A local newscaster received a very nasty email from a white woman last night as the results of the mayoral election rolled in. The woman, identified as Kathy Rea, took issue with journalist Sharon Reed concerning an on-air discussion about race during the segment on the election. Reed, along with her white co-anchors, Alicia Roberts and Ben Swan, discussed the racial dynamics of the election being that Lance Bottoms is a black woman and her opponent, Councilwoman Mary Norwood, was white. Rae addressed Reed live via email with this comment:
“You need to be fired for that race comment you made tonight. It’s okay for blacks to discuss certain subjects but not whites? Really??? You are what I call a niger, not a black person. You are a racist niger. You are what’s wrong with the world today.”
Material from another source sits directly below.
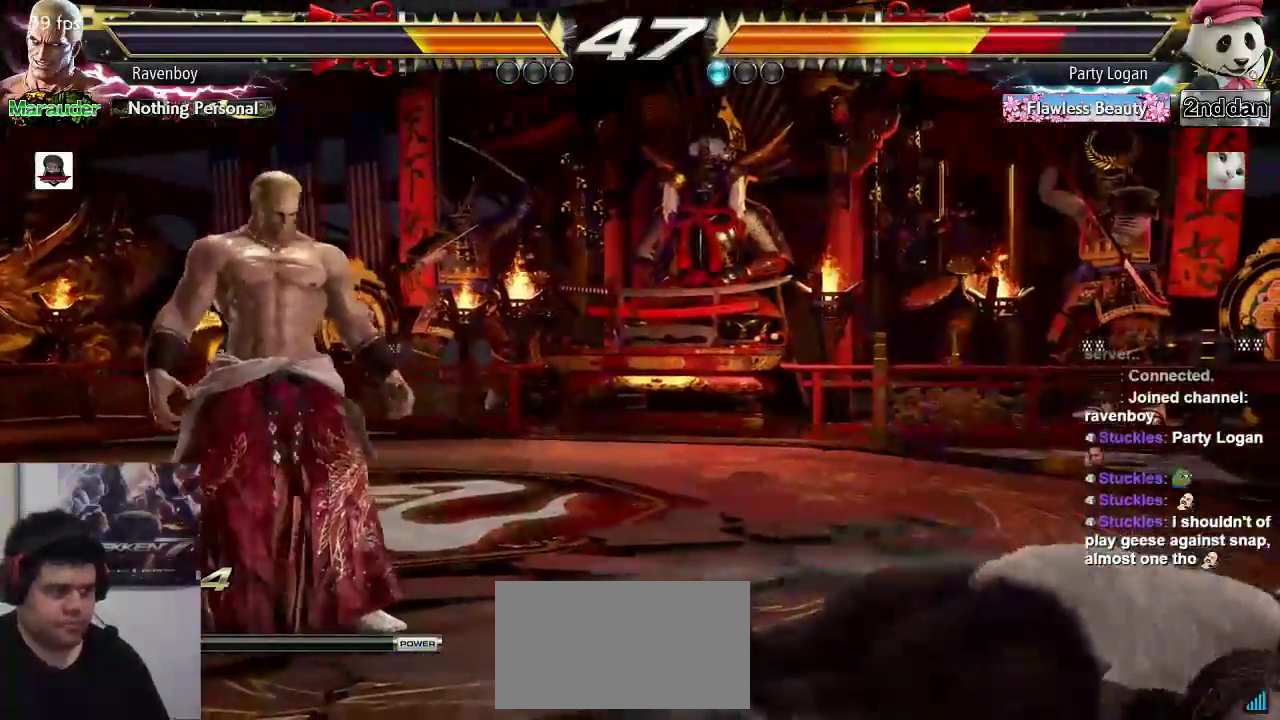
{"buttons": [], "left_stick": "center", "events": [[33, "SQUARE", "down"], [167, "SQUARE", "up"], [333, "left_stick", "down"], [433, "left_stick", "center"]]}
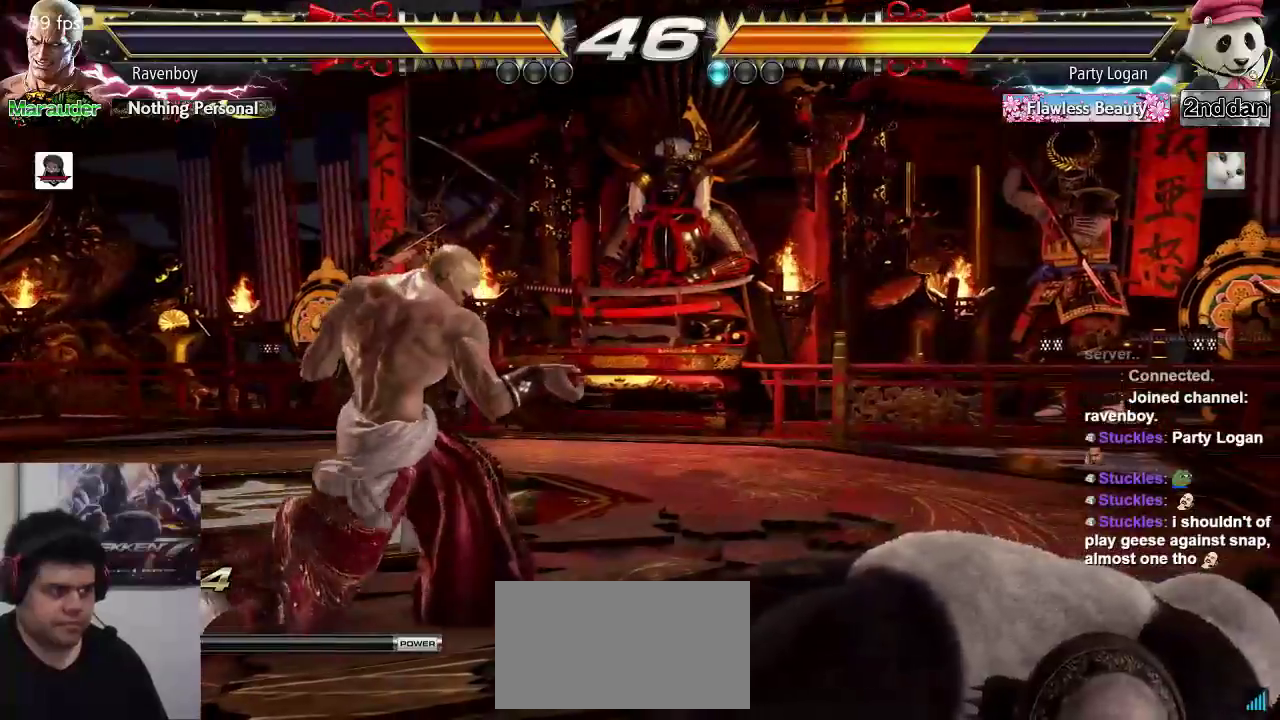
{"buttons": [], "left_stick": "center", "events": [[33, "left_stick", "left"], [333, "left_stick", "center"], [400, "left_stick", "right"], [467, "left_stick", "center"]]}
Aside from not spelling the slur correctly, Rae is a product of not only her racist paradigm but also of dog-whistling terms like “race baiter,” which is essentially what she is calling Reed. It is a term that racism deniers and white supremacists use in their many attacks on black people and other people of color (POC) who call them out about their bullshit. The phrase, historically, is used by white people to incite the white populous against black and brown activists who work tirelessly to fight the American system of racism that controls every aspect of our society.
Merriam-Webster defines race-baiting as, “the making of verbal attacks against members of a racial group.” With that definition, it makes sense, in theory, that white people use the word as a defense because for many of them, equality is synonymous with “white oppression” (there is no such thing) and thus any mentioning of their actions being prejudiced, damaging, harmful, wrong, or biased against minorities is seen as an attack on them. In reality, pointing out the effects of racism as it pertains to white individuals’ position of dominance over marginalized groups is merely bringing awareness to the issue for the purposes of discussion, with the intention of change.
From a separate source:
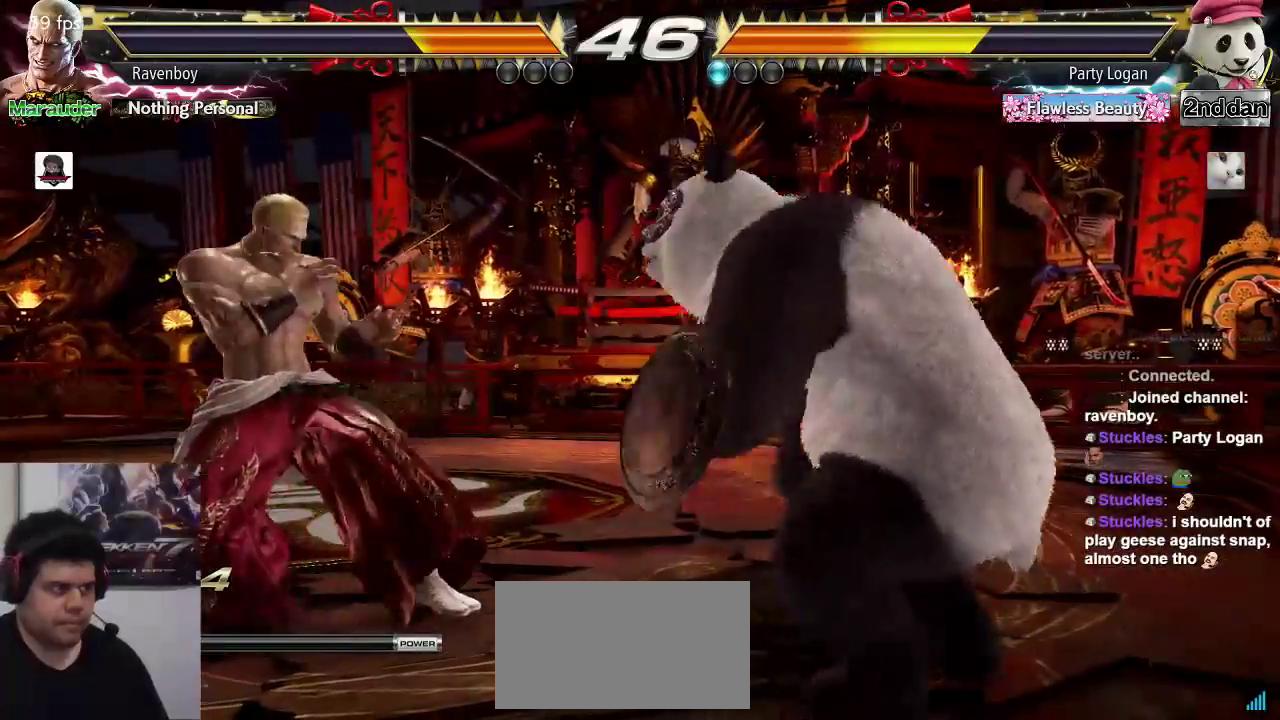
{"buttons": [], "left_stick": "left", "events": [[50, "left_stick", "left"], [117, "left_stick", "center"], [200, "left_stick", "left"], [400, "left_stick", "center"], [450, "left_stick", "left"]]}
I have been called a race-baiter. In fact, some of you right now are probably reading this and have already formulated your rebuttals (thank you for your feedback). I have been called a racist, a moron, a social justice warrior, and so much more by white people who find it hard to face the facts on the screen in front of them about them. But when it comes down to it, people like Kathy Rae, who live in places like Atlanta, feel it is her constitutional right to call a black woman out of her name because, ultimately, she refuses to see her own privilege and hates the fact that POC are growing out of subservient societal roles.
It proves that racism is a pungent plague AND that my commentary and countless others on the subject of race in politics and race in America is needed. It touches the nerve of white individuals who themselves are race baiters that have no qualms expressing their racist views that are, without a doubt, rooted in white supremacy and formed through dog whistling terms and ideals.
Stay mad, Kathy Raes of the world! Stay mad.